If any provision of this Agreement is held to be invalid, illegal, or unenforceable by a court of competent jurisdiction, the remaining provisions shall remain in full force and effect, and the invalid, illegal, or unenforceable provision shall be modified to the minimum extent necessary to make it valid, legal, and enforceable. The failure of either Party to enforce any provision of this Agreement shall not constitute a waiver of such provision or of the right to enforce such provision in the future.

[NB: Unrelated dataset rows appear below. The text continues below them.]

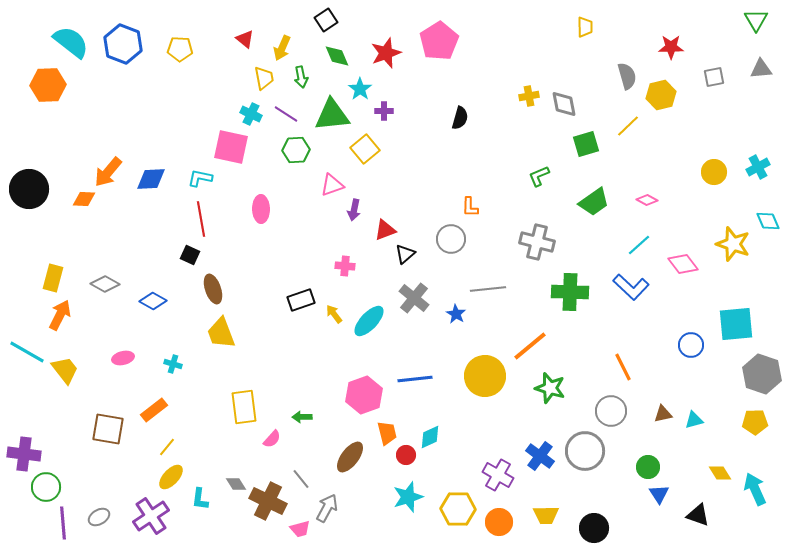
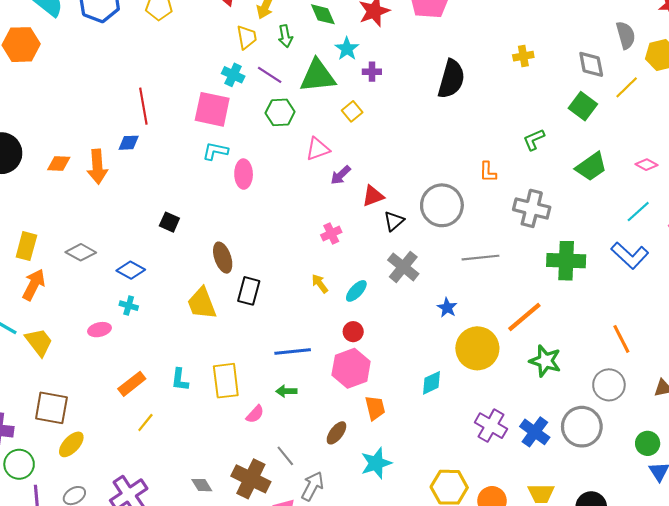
gray diamond: (564, 104) -> (591, 64), moved
black semicircle: (460, 118) -> (451, 79), size x1.6
green square: (586, 144) -> (583, 106), turned -36
yellow square: (365, 149) -> (352, 111), size x0.7
orange arrow: (108, 172) -> (97, 167), moved, turned -44
cyan L-shape: (200, 178) -> (215, 151), moved
blue diamond: (151, 179) -> (129, 143), size x0.7
orange L-shape: (470, 207) -> (488, 172), moved
purple arrow: (354, 210) -> (341, 175), turned 35
red line: (201, 219) -> (143, 106), moved
gray circle: (451, 239) -> (442, 205), size x1.4
pink cross: (345, 266) -> (331, 234), turned -30
brown ellipse: (213, 289) -> (223, 258), moved
black rectangle: (301, 300) -> (249, 291), moved, turned -56
blue star: (456, 314) -> (447, 308), moved
cyan ellipse: (369, 321) -> (356, 291), size x0.7
cyan cross: (173, 364) -> (129, 306), moved
blue line: (415, 379) -> (293, 351), moved
brown square: (108, 429) -> (51, 408), moved
cyan diamond: (430, 437) -> (431, 383), moved
red circle: (406, 455) -> (353, 332), moved
brown ellipse: (350, 457) -> (336, 433), size x0.7
purple cross: (498, 475) -> (491, 426), moved
yellow ellipse: (171, 477) -> (71, 444), moved
gray diamond: (236, 484) -> (202, 485), moved
cyan star: (408, 497) -> (376, 463), moved
cyan L-shape: (200, 499) -> (180, 380), moved

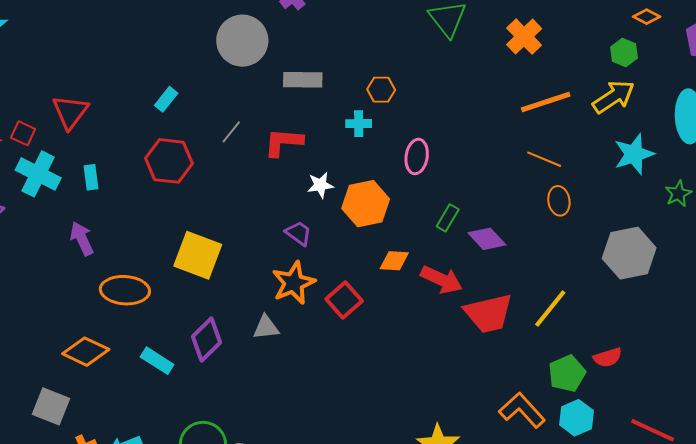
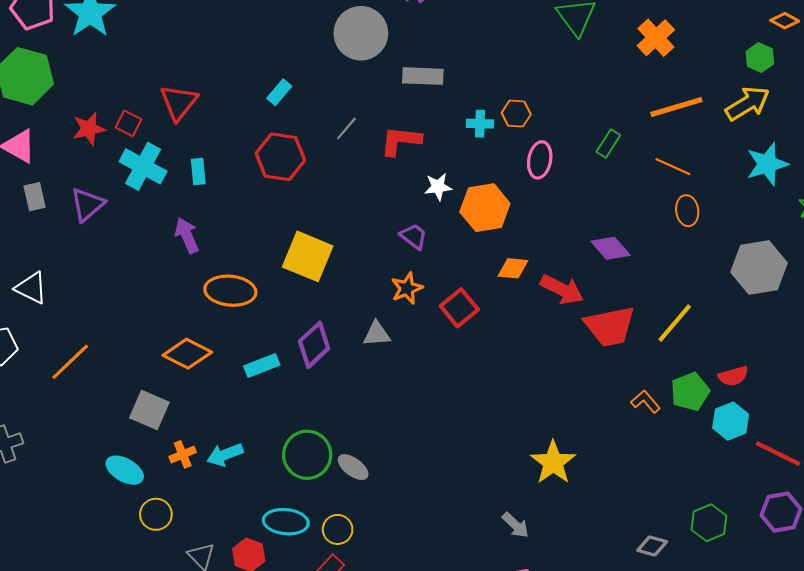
orange hexagon: (381, 90) -> (516, 114), moved
green rectangle: (448, 218) -> (608, 143), moved
orange star: (294, 283) -> (407, 288), size x0.7
cyan rectangle: (157, 361) -> (262, 365), turned -56
orange L-shape: (522, 410) -> (646, 402), moved, size x0.6
cyan hexagon: (577, 418) -> (731, 421), moved

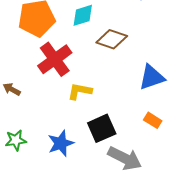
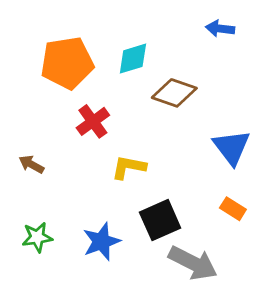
red cross: (55, 59) -> (93, 121), size x0.7
blue triangle: (152, 77) -> (232, 147), turned -48

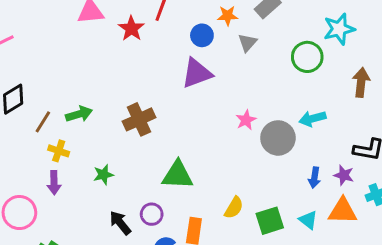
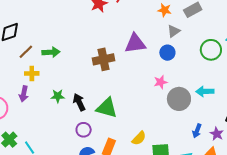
blue circle: (202, 35) -> (167, 53), moved
brown cross: (139, 119) -> (103, 59), moved
yellow cross: (59, 151) -> (32, 73), turned -32
black arrow: (120, 223) -> (79, 102), moved

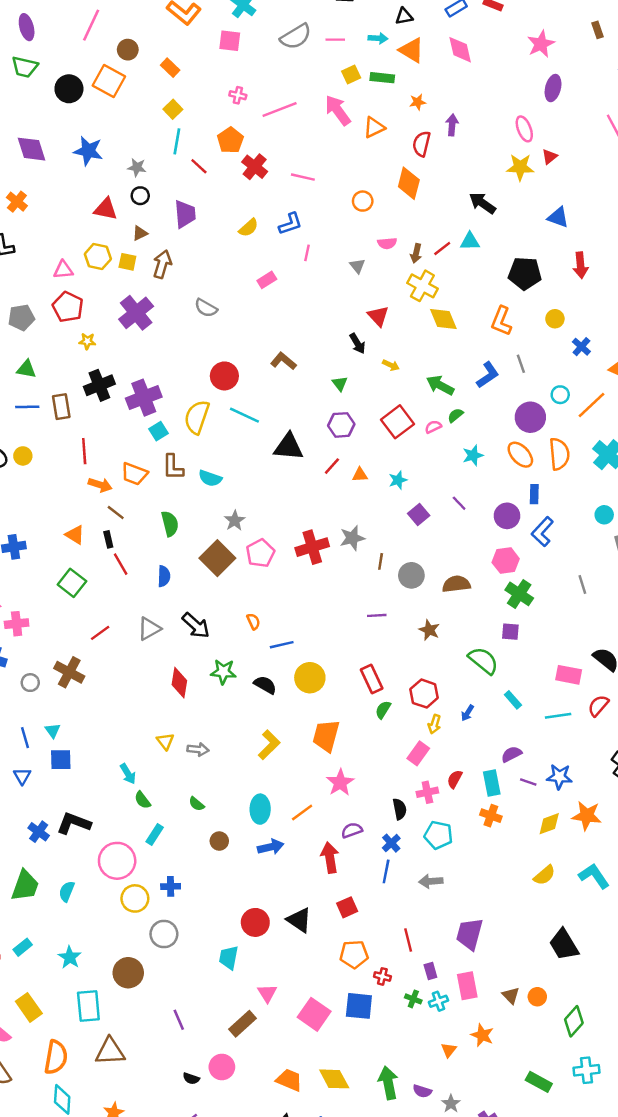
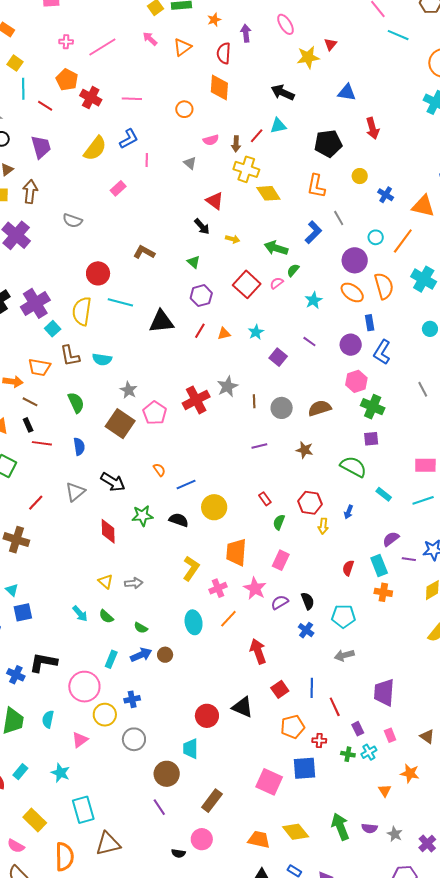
pink arrow: (338, 110) -> (150, 39), size x0.6
pink ellipse: (524, 129) -> (285, 24), moved
yellow semicircle: (249, 228) -> (95, 148), size x1.5
red line: (121, 564) -> (42, 443), turned -42
red rectangle: (372, 679) -> (265, 499), size x0.6
pink rectangle: (418, 753) -> (281, 560), moved
pink cross: (427, 792) -> (218, 588), moved
green semicircle: (142, 800) -> (106, 616), moved
purple semicircle: (352, 830) -> (280, 602), moved
blue arrow: (271, 847) -> (141, 655), moved
blue line: (386, 871) -> (312, 688), moved
brown circle: (128, 973) -> (167, 774), moved
pink rectangle: (467, 986) -> (390, 735), size x0.6
pink triangle: (267, 993) -> (80, 740), moved, turned 36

This Agreement may be executed in counterparts, each of which shall be deemed an original, but all of which together shall constitute one and the same instrument. Facsimile or electronic signatures shall be deemed to be original signatures for all purposes. The Parties acknowledge that they have read and understood this Agreement, have had the opportunity to consult with legal counsel, and agree to be bound by its terms and conditions.